Over the last several years Allies for Children’s has been working in close partnership with Greater Pittsburgh Community Food Bank (The Food Bank) to help schools throughout Allegheny County increase breakfast participation, particularly through alternative breakfast models. Since 2016, Allies for Children and The Food Bank have published an annual report about school breakfast participation in Allegheny County, Breakfast Basics: A Comprehensive Look at School Breakfast Participation in Allegheny County. You can read through all of the reports here.

The 2020 Breakfast Basics Update report showed that, Allegheny County is exceeding Governor Wolf’s goal of serving school breakfast to at least 60% of free and reduced eligible students compared to those who eat lunch. As of October 2019, 13 school districts and one charter school in Allegheny County are meeting the statewide goal of 60% participation in breakfast compared to lunch for students eligible for free and reduced-price meals compared to only seven districts in 2016.

When The Blueprint for a Hunger-Free PA was published in 2016, alternative breakfast models were a relatively new concept in most districts throughout Allegheny County. Since data was first self reported and collected in 2017, there has been a 62% increase in schools utilizing an alternative breakfast model. With the help of the breakfast mini-grants, currently 77 schools out of 244 in Allegheny County are utilizing some type of alternative breakfast model. Though some schools are not yet using alternative models, the concepts behind these models are now widely known throughout the region and state. With the help of alternative breakfast models, statewide breakfast grants, and advocacy today nine districts serve breakfast to at least half of their students. In 2014, only four school districts served school breakfast to at least half of their students.

In 2018, for the first time in history districts could apply for supplemental grants to help increase school breakfast participation. In 2018-19, 232 schools received mini-grants for a total of nearly $900,000. Twenty-two schools in Allegheny County received nearly $84,000 in grants.

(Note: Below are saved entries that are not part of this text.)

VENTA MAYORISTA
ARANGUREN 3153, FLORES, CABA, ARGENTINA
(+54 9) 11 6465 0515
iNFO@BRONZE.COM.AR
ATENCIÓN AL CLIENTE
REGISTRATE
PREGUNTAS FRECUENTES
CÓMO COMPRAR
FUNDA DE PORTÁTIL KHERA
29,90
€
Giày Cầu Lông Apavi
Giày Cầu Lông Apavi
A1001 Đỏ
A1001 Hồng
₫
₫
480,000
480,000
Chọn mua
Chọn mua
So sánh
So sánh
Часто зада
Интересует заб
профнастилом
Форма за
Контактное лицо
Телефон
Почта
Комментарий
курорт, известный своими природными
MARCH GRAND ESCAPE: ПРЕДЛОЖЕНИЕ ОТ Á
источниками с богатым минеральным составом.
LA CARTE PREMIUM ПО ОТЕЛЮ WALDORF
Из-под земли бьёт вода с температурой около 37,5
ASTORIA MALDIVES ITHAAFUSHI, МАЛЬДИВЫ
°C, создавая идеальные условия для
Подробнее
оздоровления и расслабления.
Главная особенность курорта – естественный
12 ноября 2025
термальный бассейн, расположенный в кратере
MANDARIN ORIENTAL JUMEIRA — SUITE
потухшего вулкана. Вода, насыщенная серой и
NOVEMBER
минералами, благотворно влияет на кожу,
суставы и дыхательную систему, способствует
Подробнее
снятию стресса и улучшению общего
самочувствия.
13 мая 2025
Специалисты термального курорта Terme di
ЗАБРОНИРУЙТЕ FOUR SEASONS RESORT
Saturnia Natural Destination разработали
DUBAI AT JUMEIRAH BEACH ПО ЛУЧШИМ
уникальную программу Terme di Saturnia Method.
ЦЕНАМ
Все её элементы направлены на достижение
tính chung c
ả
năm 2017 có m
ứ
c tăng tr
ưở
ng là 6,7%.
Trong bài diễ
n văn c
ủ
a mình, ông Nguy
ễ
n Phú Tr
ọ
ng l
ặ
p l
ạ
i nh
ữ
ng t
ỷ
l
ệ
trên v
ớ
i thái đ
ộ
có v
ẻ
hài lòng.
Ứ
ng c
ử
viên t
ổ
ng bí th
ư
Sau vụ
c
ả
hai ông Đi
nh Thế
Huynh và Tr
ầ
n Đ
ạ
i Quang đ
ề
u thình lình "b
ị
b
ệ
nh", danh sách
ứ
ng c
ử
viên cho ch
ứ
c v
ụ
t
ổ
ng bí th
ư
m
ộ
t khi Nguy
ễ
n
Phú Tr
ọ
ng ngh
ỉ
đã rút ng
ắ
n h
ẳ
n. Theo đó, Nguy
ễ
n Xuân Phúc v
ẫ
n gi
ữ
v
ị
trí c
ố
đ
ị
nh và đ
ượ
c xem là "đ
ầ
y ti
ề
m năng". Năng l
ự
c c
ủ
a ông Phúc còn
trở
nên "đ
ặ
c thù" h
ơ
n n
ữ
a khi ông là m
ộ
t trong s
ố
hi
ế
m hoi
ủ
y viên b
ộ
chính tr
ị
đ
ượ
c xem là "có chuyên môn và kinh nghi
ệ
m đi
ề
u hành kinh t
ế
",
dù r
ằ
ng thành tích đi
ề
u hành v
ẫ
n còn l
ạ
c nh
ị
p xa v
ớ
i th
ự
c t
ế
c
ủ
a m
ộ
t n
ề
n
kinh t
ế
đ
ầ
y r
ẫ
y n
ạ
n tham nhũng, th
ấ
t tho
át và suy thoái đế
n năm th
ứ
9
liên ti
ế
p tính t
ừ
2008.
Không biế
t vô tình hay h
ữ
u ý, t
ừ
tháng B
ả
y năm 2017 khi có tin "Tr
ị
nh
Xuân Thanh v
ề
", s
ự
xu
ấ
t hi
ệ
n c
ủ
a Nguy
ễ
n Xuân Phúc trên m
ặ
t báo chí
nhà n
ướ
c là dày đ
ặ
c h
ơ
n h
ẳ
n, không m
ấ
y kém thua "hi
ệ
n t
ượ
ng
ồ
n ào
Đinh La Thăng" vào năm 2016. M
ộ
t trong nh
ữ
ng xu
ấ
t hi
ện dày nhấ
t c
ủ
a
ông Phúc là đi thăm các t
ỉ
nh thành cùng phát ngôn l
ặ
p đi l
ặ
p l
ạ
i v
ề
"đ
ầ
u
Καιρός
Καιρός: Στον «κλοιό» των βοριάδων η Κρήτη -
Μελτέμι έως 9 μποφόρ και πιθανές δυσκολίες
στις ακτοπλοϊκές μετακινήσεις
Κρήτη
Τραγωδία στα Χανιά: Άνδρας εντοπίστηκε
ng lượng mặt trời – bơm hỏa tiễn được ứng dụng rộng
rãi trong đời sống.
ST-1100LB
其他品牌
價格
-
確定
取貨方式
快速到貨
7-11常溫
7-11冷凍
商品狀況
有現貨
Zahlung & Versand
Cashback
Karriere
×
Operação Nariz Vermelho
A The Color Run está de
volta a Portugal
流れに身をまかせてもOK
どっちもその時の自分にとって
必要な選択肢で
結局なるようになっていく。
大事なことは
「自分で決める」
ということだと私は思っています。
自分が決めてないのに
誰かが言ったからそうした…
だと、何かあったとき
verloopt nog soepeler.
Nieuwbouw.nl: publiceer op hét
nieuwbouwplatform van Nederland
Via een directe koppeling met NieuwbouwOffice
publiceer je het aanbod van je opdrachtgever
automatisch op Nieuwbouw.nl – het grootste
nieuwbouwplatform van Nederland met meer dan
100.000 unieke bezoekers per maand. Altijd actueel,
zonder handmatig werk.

In 2019-2020, 151 schools received mini-grants totaling approximately $600,000, with 11 in Allegheny County receiving $44,000. The statewide breakfast task force served as a facilitator for these grants, Allies for Children assisted in Allegheny County. 

In addition to publishing an annual breakfast report, Allies for Children:

  • Participates in the Statewide School Breakfast Task Force.
  • Provided technical assistance to districts while they implement new alternative breakfast models utilizing mini­-grants from PDE.
  • Worked with the Pennsylvania Department of Education and Penn State to create a useful data tool for districts and policy-makers to utilize. 

In the spring of 2017, Allies for Children received a grant from the Henry L. Hillman Foundation. Over the past year Allies for Children has worked in partnership with The Food Bank to work closely with five school districts to rethink how breakfast is served. The grant permitted resources to assist with facilitated meetings between key staff, professionally designed marketing materials, ad media, equipment, training from The Mentoring Partnership of SWPA, and more. School districts include Gateway, North Hills, South Allegheny, Sto-Rox and West Mifflin. Each district has implemented an alternative breakfast model and has seen successful results. Districts reported a combined increase of over 500 additional students eating school breakfast each day. 


While Allies for Children will continue to monitor the school meal space, evidence suggest there is a need for advocacy around The Special Supplemental Nutrition Program for Women, Infants, and Children (WIC). WIC provides federal grants to states for supplemental foods, health care referrals, and nutrition education for low-income pregnant, breastfeeding, and non-breastfeeding postpartum women, and to infants and children up to age five who are found to be at nutritional risk. In the near future, Allies for Children sees its work around nutrition transition from school meals to WIC. Some advocacy has already begun as part of the Pritzker work.